When I TA’d Financial Econometrics at Booth, students would ask: why does ridge regression improve out-of-sample performance? The standard answer — “it reduces variance at the cost of some bias” — is correct but unsatisfying. It doesn’t explain what ridge is actually doing to your portfolio.
Here’s a more useful way to think about it.
The portfolio view
Every linear regression on stock returns implicitly constructs a portfolio. The coefficients are weights. The predicted return is the portfolio’s expected payoff. When you add a ridge penalty, you’re not just shrinking numbers toward zero — you’re rotating your portfolio toward the directions of highest variance in the data.
Ridge penalizes the norm of the coefficient vector. In the eigenspace of the covariance matrix, this means high-variance principal components get preserved while low-variance ones get killed. The shrinkage isn’t uniform in economic terms — it’s uniform in statistical terms, which has very non-uniform economic consequences.

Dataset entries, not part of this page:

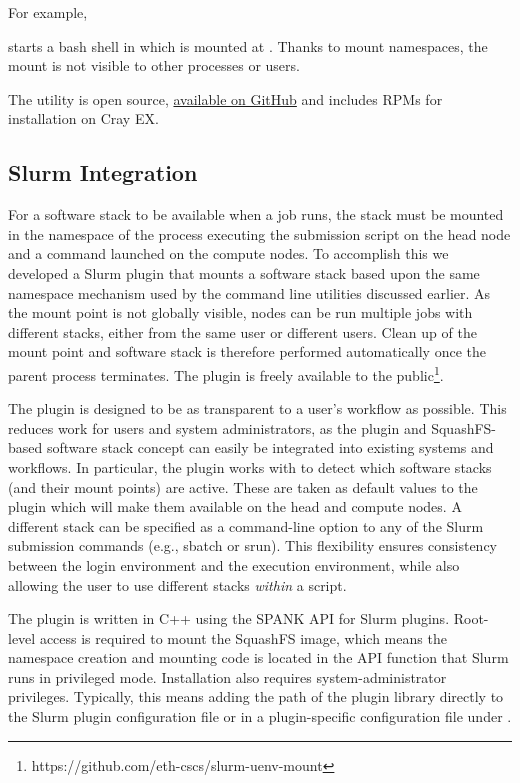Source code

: For example,



starts a bash shell in which  is mounted at .
Thanks to mount namespaces, the mount is not visible to other processes or users.

The utility is open source, \href{https://github.com/eth-cscs/squashfs-mount}{available on GitHub} and includes RPMs for installation on Cray EX.

\subsection{Slurm Integration}

For a software stack to be available when a job runs, the stack must be mounted in the namespace of the process executing the submission script on the head node and a command launched on the compute nodes.
To accomplish this we developed a Slurm plugin that mounts a software stack based upon the same namespace mechanism used by the command line utilities discussed earlier.
As the mount point is not globally visible, nodes can be run multiple jobs with different stacks, either from the same user or different users.
Clean up of the mount point and software stack is therefore performed automatically once the parent process terminates.
The plugin is freely available to the public\footnote{https://github.com/eth-cscs/slurm-uenv-mount}.

The plugin is designed to be as transparent to a user's workflow as possible.
This reduces work for users and system administrators, as the plugin and SquashFS-based software stack concept can easily be integrated into existing systems and workflows.
In particular, the plugin works with  to detect which software stacks (and their mount points) are active.
These are taken as default values to the plugin which will make them available on the head and compute nodes.
A different stack can be specified as a command-line option to any of the Slurm submission commands (e.g., sbatch or srun).
This flexibility ensures consistency between the login environment and the execution environment, while also allowing the user to use different stacks \emph{within} a script.

The plugin is written in C++ using the SPANK API for Slurm plugins.
Root-level access is required to mount the SquashFS image, which means the namespace creation and mounting code is located in the API function that Slurm runs in privileged mode.
Installation also requires system-administrator privileges.
Typically, this means adding the path of the plugin library directly to the Slurm plugin configuration file  or in a plugin-specific configuration file under .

Why this matters for asset pricing
In asset pricing, the low-variance directions are often where the interesting signals live. Small anomalies, conditional patterns, nonlinear interactions — these show up in eigenvectors that ridge shrinkage aggressively dampens.
This is exactly the spectral segregation problem I study in my research. When you mix linear and nonlinear factors in a zoo, the nonlinear factors tend to have lower eigenvalues. Ridge shrinkage, calibrated on the full zoo, systematically kills these directions — even when they carry genuine risk premia.
The result: your “regularized” model isn’t just simpler. It’s encoding a very specific belief — that the high-variance, linear directions are the ones worth betting on. Sometimes that’s right. Often it’s not.
The teaching takeaway
When I explain regularization in class, I start with geometry, not formulas. Draw the ellipse (the constraint set). Draw the contour lines (the loss surface). Show where they touch. Then ask: what did we just assume about reality by choosing this shape?
Every regularizer is a prior. The question is whether it’s the prior you actually believe.